Am I the only one who just gave up because of video and sound driver issues? That's for 3d, of course - as stated above, everything in a window manager usually works just fine.

That said, this is awesome news, maybe I'll come around to try dualboot again (after many, many years) because it could be easier to get my Radeon working under Linux than some of the other chips (especially on laptops) in the past.



It depends. I'm playing Enemy Unknown without a hitch with an older Nvidia card. The beta of Sunless Sea (arguably not a demanding game, but Unity seems to have a bad rep on Linux) runs well on Intel graphics. Gaming on Linux has improved by leaps and bounds, to the point where I gave up on dualbooting Windows a few years ago (though I'm not a avid gamer).

PS: don't know why you get downvoted. I wish it was possible to flag unwarranted downvotes...


Nowadays native games usually don't have issues and for the other ones wine often works, even with a somewhat unusual tiling window manager (Xmonad).

Performance is still not as good as on Windows though. For example I can't play Dota 2 because of low fps on linux but on windows it is playable.


You're not alone. Things are getting better, though. Drivers are definitely still an issue, but I think because of Steam's movement in the Linux market a lot of progress is going to be made... of course, maybe all this SteamOS stuff is just a hedge against Windows (to dissuade a move to a 100% app-store model on desktop).

Laptops and wireless are still definitely a big issue. I think desktops have a much better chance of working. Whether they work as well as Windows or not is a different question.

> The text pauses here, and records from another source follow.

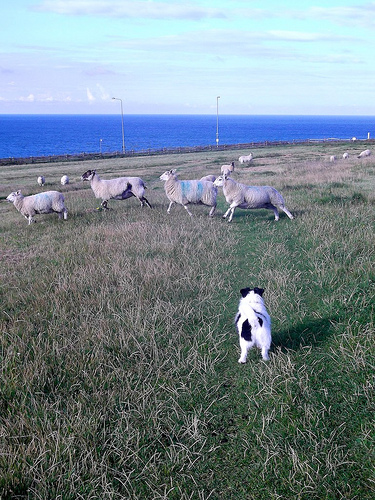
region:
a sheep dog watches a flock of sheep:
[233, 285, 273, 360]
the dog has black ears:
[240, 286, 265, 297]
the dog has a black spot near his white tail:
[240, 319, 255, 341]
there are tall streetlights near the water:
[110, 95, 127, 153]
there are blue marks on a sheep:
[159, 167, 220, 218]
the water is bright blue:
[0, 112, 373, 160]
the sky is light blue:
[0, 0, 374, 113]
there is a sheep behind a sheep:
[214, 172, 295, 224]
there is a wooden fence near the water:
[0, 137, 374, 167]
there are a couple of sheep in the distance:
[35, 174, 70, 186]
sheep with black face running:
[78, 167, 150, 210]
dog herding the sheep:
[232, 284, 277, 365]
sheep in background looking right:
[238, 148, 257, 165]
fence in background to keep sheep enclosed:
[142, 145, 187, 156]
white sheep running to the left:
[210, 169, 296, 223]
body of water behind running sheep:
[49, 113, 97, 145]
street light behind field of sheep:
[213, 94, 224, 148]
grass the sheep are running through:
[122, 218, 190, 253]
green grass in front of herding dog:
[240, 258, 257, 285]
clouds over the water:
[21, 85, 108, 106]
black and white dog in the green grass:
[218, 275, 286, 365]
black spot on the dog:
[239, 319, 252, 343]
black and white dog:
[235, 285, 274, 361]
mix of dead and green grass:
[2, 276, 235, 498]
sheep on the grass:
[212, 171, 301, 224]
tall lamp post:
[108, 94, 129, 154]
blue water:
[1, 114, 99, 150]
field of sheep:
[2, 152, 374, 280]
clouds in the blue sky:
[2, 0, 371, 88]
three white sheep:
[0, 168, 81, 230]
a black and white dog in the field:
[231, 282, 276, 368]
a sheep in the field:
[3, 186, 71, 228]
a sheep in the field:
[82, 168, 157, 213]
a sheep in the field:
[156, 163, 222, 219]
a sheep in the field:
[214, 170, 296, 217]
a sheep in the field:
[189, 168, 219, 182]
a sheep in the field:
[239, 150, 255, 164]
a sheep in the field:
[220, 160, 236, 171]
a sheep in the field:
[58, 174, 70, 184]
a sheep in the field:
[36, 171, 49, 186]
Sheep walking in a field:
[3, 156, 320, 236]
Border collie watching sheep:
[156, 164, 306, 371]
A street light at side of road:
[102, 87, 140, 172]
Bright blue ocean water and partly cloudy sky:
[5, 13, 108, 150]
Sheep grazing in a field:
[319, 145, 373, 178]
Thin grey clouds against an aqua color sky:
[33, 5, 372, 71]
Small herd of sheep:
[4, 143, 330, 237]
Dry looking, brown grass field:
[27, 233, 212, 466]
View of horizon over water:
[2, 80, 373, 148]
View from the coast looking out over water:
[3, 25, 330, 155]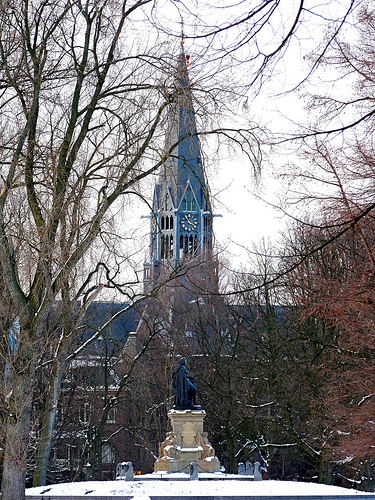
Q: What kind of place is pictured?
A: It is a town.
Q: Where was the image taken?
A: It was taken at the town.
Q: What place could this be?
A: It is a town.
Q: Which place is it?
A: It is a town.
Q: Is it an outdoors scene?
A: Yes, it is outdoors.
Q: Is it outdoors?
A: Yes, it is outdoors.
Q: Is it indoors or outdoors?
A: It is outdoors.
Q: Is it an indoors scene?
A: No, it is outdoors.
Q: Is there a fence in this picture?
A: No, there are no fences.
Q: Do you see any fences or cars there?
A: No, there are no fences or cars.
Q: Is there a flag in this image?
A: No, there are no flags.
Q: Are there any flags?
A: No, there are no flags.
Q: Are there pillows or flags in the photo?
A: No, there are no flags or pillows.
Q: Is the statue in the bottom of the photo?
A: Yes, the statue is in the bottom of the image.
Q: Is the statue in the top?
A: No, the statue is in the bottom of the image.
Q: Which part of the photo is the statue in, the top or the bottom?
A: The statue is in the bottom of the image.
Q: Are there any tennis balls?
A: No, there are no tennis balls.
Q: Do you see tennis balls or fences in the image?
A: No, there are no tennis balls or fences.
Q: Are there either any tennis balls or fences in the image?
A: No, there are no tennis balls or fences.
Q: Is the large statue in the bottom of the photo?
A: Yes, the statue is in the bottom of the image.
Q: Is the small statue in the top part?
A: No, the statue is in the bottom of the image.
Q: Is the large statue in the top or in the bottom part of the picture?
A: The statue is in the bottom of the image.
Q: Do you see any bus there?
A: No, there are no buses.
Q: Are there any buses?
A: No, there are no buses.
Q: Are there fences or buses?
A: No, there are no buses or fences.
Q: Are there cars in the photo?
A: No, there are no cars.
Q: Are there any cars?
A: No, there are no cars.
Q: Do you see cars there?
A: No, there are no cars.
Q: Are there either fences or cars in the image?
A: No, there are no cars or fences.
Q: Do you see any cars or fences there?
A: No, there are no cars or fences.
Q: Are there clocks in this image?
A: Yes, there is a clock.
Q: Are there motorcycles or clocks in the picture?
A: Yes, there is a clock.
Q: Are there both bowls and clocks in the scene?
A: No, there is a clock but no bowls.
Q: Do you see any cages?
A: No, there are no cages.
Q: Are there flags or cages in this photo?
A: No, there are no cages or flags.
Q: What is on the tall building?
A: The clock is on the building.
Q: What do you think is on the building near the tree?
A: The clock is on the building.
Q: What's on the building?
A: The clock is on the building.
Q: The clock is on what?
A: The clock is on the building.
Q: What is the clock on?
A: The clock is on the building.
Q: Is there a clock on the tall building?
A: Yes, there is a clock on the building.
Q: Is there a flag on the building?
A: No, there is a clock on the building.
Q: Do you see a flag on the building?
A: No, there is a clock on the building.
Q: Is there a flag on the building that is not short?
A: No, there is a clock on the building.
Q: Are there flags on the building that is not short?
A: No, there is a clock on the building.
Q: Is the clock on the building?
A: Yes, the clock is on the building.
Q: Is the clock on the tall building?
A: Yes, the clock is on the building.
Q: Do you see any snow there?
A: Yes, there is snow.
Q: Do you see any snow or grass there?
A: Yes, there is snow.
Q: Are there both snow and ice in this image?
A: No, there is snow but no ice.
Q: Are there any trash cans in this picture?
A: No, there are no trash cans.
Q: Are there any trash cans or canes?
A: No, there are no trash cans or canes.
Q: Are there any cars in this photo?
A: No, there are no cars.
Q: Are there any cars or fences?
A: No, there are no cars or fences.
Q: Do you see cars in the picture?
A: No, there are no cars.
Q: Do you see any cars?
A: No, there are no cars.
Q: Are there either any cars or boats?
A: No, there are no cars or boats.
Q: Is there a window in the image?
A: Yes, there are windows.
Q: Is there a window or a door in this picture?
A: Yes, there are windows.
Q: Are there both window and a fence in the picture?
A: No, there are windows but no fences.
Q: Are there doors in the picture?
A: No, there are no doors.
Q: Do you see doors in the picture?
A: No, there are no doors.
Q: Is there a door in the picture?
A: No, there are no doors.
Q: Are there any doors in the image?
A: No, there are no doors.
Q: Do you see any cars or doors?
A: No, there are no doors or cars.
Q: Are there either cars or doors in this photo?
A: No, there are no doors or cars.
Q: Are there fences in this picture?
A: No, there are no fences.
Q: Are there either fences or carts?
A: No, there are no fences or carts.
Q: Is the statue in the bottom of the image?
A: Yes, the statue is in the bottom of the image.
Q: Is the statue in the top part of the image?
A: No, the statue is in the bottom of the image.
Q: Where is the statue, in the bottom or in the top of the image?
A: The statue is in the bottom of the image.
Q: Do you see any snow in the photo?
A: Yes, there is snow.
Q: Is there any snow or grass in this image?
A: Yes, there is snow.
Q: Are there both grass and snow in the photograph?
A: No, there is snow but no grass.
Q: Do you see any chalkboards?
A: No, there are no chalkboards.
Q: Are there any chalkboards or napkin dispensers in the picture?
A: No, there are no chalkboards or napkin dispensers.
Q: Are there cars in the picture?
A: No, there are no cars.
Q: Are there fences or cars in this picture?
A: No, there are no cars or fences.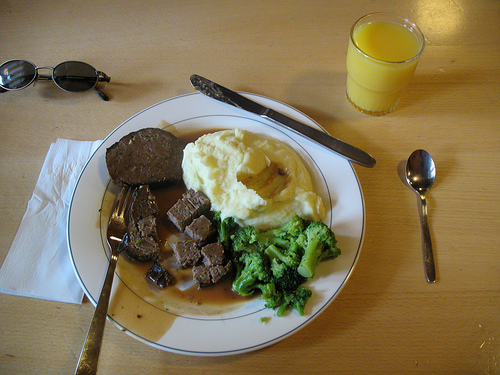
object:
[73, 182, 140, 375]
fork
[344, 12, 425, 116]
cup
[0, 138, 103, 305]
napkin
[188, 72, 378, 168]
butter knife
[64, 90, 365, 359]
plate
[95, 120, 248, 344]
gravy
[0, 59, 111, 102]
glasses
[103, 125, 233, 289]
meat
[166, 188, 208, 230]
liver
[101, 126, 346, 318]
food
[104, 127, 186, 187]
meatloaf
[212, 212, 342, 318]
broccoli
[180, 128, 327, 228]
potato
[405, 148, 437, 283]
spoon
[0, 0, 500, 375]
table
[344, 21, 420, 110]
juice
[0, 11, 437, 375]
items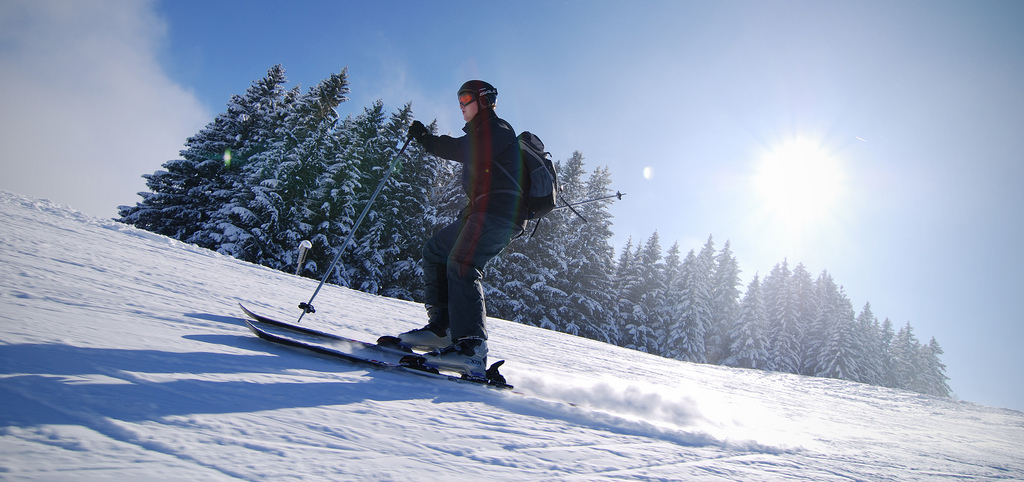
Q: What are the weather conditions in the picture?
A: It is clear.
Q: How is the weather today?
A: It is clear.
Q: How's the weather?
A: It is clear.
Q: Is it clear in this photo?
A: Yes, it is clear.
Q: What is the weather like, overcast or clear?
A: It is clear.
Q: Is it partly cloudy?
A: No, it is clear.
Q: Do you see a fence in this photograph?
A: No, there are no fences.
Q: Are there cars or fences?
A: No, there are no fences or cars.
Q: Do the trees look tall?
A: Yes, the trees are tall.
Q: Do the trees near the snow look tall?
A: Yes, the trees are tall.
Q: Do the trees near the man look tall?
A: Yes, the trees are tall.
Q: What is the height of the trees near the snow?
A: The trees are tall.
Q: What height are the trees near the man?
A: The trees are tall.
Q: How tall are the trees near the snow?
A: The trees are tall.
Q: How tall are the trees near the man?
A: The trees are tall.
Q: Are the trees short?
A: No, the trees are tall.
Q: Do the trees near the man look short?
A: No, the trees are tall.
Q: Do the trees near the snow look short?
A: No, the trees are tall.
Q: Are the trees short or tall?
A: The trees are tall.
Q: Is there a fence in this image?
A: No, there are no fences.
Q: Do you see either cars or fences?
A: No, there are no fences or cars.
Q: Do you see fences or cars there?
A: No, there are no fences or cars.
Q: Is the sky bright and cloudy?
A: No, the sky is bright but clear.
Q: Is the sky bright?
A: Yes, the sky is bright.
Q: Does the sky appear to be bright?
A: Yes, the sky is bright.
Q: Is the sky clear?
A: Yes, the sky is clear.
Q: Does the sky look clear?
A: Yes, the sky is clear.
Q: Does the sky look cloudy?
A: No, the sky is clear.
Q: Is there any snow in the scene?
A: Yes, there is snow.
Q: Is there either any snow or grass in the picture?
A: Yes, there is snow.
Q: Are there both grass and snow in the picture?
A: No, there is snow but no grass.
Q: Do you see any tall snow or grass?
A: Yes, there is tall snow.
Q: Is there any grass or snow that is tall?
A: Yes, the snow is tall.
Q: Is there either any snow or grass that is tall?
A: Yes, the snow is tall.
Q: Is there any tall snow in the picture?
A: Yes, there is tall snow.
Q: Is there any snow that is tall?
A: Yes, there is snow that is tall.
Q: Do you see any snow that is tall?
A: Yes, there is snow that is tall.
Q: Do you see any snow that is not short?
A: Yes, there is tall snow.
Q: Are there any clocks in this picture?
A: No, there are no clocks.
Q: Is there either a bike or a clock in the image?
A: No, there are no clocks or bikes.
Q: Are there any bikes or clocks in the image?
A: No, there are no clocks or bikes.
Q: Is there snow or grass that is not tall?
A: No, there is snow but it is tall.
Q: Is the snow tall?
A: Yes, the snow is tall.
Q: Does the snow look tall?
A: Yes, the snow is tall.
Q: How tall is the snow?
A: The snow is tall.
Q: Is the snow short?
A: No, the snow is tall.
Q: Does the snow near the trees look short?
A: No, the snow is tall.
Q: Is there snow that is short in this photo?
A: No, there is snow but it is tall.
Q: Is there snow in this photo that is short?
A: No, there is snow but it is tall.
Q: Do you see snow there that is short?
A: No, there is snow but it is tall.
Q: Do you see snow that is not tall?
A: No, there is snow but it is tall.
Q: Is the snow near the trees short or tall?
A: The snow is tall.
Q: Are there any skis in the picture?
A: Yes, there are skis.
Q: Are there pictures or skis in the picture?
A: Yes, there are skis.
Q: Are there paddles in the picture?
A: No, there are no paddles.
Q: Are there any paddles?
A: No, there are no paddles.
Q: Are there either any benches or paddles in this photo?
A: No, there are no paddles or benches.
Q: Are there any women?
A: No, there are no women.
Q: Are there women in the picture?
A: No, there are no women.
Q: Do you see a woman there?
A: No, there are no women.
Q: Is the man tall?
A: Yes, the man is tall.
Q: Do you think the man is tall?
A: Yes, the man is tall.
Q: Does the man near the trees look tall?
A: Yes, the man is tall.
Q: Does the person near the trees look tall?
A: Yes, the man is tall.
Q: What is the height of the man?
A: The man is tall.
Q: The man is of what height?
A: The man is tall.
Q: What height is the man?
A: The man is tall.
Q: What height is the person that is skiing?
A: The man is tall.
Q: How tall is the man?
A: The man is tall.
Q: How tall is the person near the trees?
A: The man is tall.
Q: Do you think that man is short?
A: No, the man is tall.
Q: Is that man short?
A: No, the man is tall.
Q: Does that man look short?
A: No, the man is tall.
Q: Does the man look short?
A: No, the man is tall.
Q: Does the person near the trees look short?
A: No, the man is tall.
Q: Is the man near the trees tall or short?
A: The man is tall.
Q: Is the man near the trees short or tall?
A: The man is tall.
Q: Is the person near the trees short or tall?
A: The man is tall.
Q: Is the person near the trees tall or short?
A: The man is tall.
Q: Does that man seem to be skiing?
A: Yes, the man is skiing.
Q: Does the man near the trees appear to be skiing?
A: Yes, the man is skiing.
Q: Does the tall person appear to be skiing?
A: Yes, the man is skiing.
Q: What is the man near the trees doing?
A: The man is skiing.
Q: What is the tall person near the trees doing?
A: The man is skiing.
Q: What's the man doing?
A: The man is skiing.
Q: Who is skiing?
A: The man is skiing.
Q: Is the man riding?
A: No, the man is skiing.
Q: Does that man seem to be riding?
A: No, the man is skiing.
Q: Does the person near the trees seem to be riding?
A: No, the man is skiing.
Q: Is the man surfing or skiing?
A: The man is skiing.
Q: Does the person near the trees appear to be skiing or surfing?
A: The man is skiing.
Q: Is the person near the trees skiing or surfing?
A: The man is skiing.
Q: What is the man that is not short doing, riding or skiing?
A: The man is skiing.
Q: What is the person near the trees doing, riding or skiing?
A: The man is skiing.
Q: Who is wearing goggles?
A: The man is wearing goggles.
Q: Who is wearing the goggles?
A: The man is wearing goggles.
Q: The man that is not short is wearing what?
A: The man is wearing goggles.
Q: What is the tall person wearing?
A: The man is wearing goggles.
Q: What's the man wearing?
A: The man is wearing goggles.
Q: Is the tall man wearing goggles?
A: Yes, the man is wearing goggles.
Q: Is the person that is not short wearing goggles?
A: Yes, the man is wearing goggles.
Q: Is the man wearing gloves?
A: No, the man is wearing goggles.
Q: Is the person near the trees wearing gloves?
A: No, the man is wearing goggles.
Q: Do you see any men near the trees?
A: Yes, there is a man near the trees.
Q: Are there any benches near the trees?
A: No, there is a man near the trees.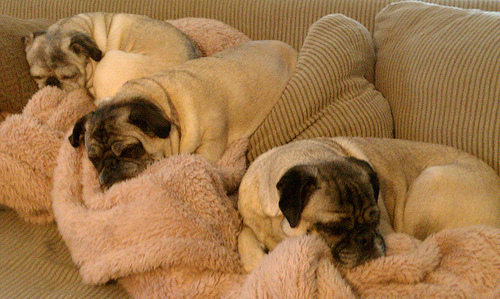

I dunno, this morning I was able to get minecraft, sims 3 (via wine) and steam (playing xcom) on an Arch/BridgeLinux liveUSB playing without issues in about 45 minutes. Kernel 3.12.x means the 3d was slower than I'd want (AMD free drivers are waaay faster in the new kernels), but I didn't want to do a full pacman -Syu on the liveUSB. Performance was decent, and had I installed to hard drive, would've been competitive with windows even without the catalyst drivers installed (which is a yaourt install away).


> Am I the only one who just gave up because of video and sound driver issues?

No issues here. I guess you may be running AMD hardware hence the video drivers issues, but I haven't had sound issues in games for years.


Nvidia. Installed System Shock 2 (through Steam) on my Linux machine at work. Ran it, cool, left the game and resolution was stuck at a really weird one (on 1 of 2 monitors) and I had to fix a problem.

Same game on Windows, likely no problem to fix.

Issues for sure still happen with Linux gaming. Many games are fine though, of course.


That's more likely an issue with the game, the desktop, or some other component than the video driver.


To be fair, dual screen setups and games have a history of trouble (even on Windows)


I have a dual screen desktop running Arch and I play games a lot, on the radeonSI Gallium driver and Intel driver.

The funny thing with multi-screen gaming on Linux is that the "default" target SDL picks is not your primary monitor, it is the monitor on the left. It doesn't matter what input order its in, or anything else, I can reconfigure my screens however I want but "full screen" always means leftmost panel.